On Monday, June 5th our topics of the day were ‘Refugees’ and ‘Greece’. I could give you an elaborate overview of our program that day and tell you for example that we kicked off the day by watching the documentary ‘We Are Here’ followed by a talk of human rights lawyer Jelle Klaas, who works with the Public Interest Litigation Project (PILP). However, I am not going to do this. Don’t get me wrong, it was a day full of informing and eye-opening talks (e.g. the story of Keyya Baloch from Balochistan who told us his horrific story about the ongoing war in Balochistan) with which I could easily fill this blog.
Instead, I want to focus on what I consider a critical lesson of this day. After the talk by Sanne Mylonas, ex-entrepreneur in Greece, we were invited to the Wereldhuis (“Worldhouse”), a center of information, counseling, education, and culture for undocumented migrants.
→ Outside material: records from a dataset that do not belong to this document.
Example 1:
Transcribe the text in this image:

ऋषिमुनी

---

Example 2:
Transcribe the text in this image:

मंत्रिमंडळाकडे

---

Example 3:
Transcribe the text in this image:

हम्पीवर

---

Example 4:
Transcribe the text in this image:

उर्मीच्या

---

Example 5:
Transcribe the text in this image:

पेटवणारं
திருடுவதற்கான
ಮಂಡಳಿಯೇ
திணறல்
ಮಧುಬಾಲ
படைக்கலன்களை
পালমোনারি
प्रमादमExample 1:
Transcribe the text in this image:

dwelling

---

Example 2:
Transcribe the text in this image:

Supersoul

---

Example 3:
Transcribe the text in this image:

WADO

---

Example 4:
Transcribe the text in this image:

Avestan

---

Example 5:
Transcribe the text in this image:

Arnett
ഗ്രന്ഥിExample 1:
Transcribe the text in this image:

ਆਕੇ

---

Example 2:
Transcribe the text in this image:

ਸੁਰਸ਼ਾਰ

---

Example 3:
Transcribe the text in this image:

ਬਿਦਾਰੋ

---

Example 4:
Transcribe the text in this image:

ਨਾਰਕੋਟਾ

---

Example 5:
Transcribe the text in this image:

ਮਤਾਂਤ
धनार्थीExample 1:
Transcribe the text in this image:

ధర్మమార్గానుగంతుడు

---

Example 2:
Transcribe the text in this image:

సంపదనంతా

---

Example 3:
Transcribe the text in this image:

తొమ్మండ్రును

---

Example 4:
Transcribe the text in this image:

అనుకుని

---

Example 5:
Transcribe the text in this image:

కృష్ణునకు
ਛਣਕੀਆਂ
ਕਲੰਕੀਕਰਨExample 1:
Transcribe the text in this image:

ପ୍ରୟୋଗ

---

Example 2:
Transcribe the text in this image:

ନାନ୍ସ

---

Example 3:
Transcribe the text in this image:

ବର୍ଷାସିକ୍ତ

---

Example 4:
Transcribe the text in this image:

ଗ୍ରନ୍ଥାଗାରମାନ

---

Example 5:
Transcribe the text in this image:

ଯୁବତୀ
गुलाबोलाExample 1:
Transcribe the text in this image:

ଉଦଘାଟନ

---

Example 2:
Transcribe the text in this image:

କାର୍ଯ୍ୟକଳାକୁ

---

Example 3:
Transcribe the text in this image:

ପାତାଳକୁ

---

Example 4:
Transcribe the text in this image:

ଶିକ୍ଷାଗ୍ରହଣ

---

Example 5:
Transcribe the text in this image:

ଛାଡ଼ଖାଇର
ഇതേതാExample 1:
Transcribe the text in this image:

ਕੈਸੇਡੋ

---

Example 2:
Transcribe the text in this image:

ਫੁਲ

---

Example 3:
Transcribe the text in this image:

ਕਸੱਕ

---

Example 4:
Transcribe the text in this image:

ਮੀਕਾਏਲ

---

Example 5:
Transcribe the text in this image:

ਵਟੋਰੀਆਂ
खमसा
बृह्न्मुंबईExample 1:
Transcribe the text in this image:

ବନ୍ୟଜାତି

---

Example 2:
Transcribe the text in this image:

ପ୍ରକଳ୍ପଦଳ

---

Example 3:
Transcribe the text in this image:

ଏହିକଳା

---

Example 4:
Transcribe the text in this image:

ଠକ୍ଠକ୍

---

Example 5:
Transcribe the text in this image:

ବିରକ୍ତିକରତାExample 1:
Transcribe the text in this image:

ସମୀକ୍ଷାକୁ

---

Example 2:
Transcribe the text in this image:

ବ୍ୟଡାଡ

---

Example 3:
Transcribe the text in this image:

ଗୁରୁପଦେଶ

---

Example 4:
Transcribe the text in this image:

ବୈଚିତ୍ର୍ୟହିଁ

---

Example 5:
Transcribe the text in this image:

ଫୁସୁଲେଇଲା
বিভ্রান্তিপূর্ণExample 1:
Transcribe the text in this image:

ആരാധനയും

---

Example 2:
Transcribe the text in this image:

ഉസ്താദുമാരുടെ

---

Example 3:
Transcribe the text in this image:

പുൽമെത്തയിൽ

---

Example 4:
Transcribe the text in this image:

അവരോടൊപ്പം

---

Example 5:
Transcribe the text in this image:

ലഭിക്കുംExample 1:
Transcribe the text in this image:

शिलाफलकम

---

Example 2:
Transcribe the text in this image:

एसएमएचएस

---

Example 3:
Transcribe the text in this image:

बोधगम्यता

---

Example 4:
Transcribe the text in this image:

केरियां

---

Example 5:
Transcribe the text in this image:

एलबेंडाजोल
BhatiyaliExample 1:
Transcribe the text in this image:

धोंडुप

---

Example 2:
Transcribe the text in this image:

We were given the chance to experience, listen, and talk to the people that Jelle Klaas introduced us to earlier that day. At the Wereldhuis, Izzy Abu Hassan Bangura shared his story about the work they are doing:
“Approximately 15.000 undocumented people live in Amsterdam; all of them have their own story. Some of them are refugees or rejected asylum seekers. The Wereldhuis is the place where they are not dependent on others for a while. They can come here for advice and counseling. Most of the activities in the Wereldhuis are developed by undocumented migrants themselves.”
After Izzy’s introduction, he showed us a video about diversity. Now, what happened afterwards is critical. Our group took over the debate and continued our heated academic discussion without taking the people who welcomed us into account, at all.
This brings us to a crucial issue that has been occurring repeatedly over the past week. We are a group of intelligent, well-educated, international (ex-) students with a strong commitment to human rights. We have been brought together by Humanity in Action because we all feel a responsibility to put our academic knowledge into practice. However, at times, this results in reproducing our privilege as scholars. The day after our meeting at the Wereldhuis Judith Goldstein, founder of HiA reminded us of what went wrong that day: we forgot about our goals as activists, we forgot about the people who inspire us. I hope, together with the rest of the group, that during this month the program will help us to find ways to put our words into action.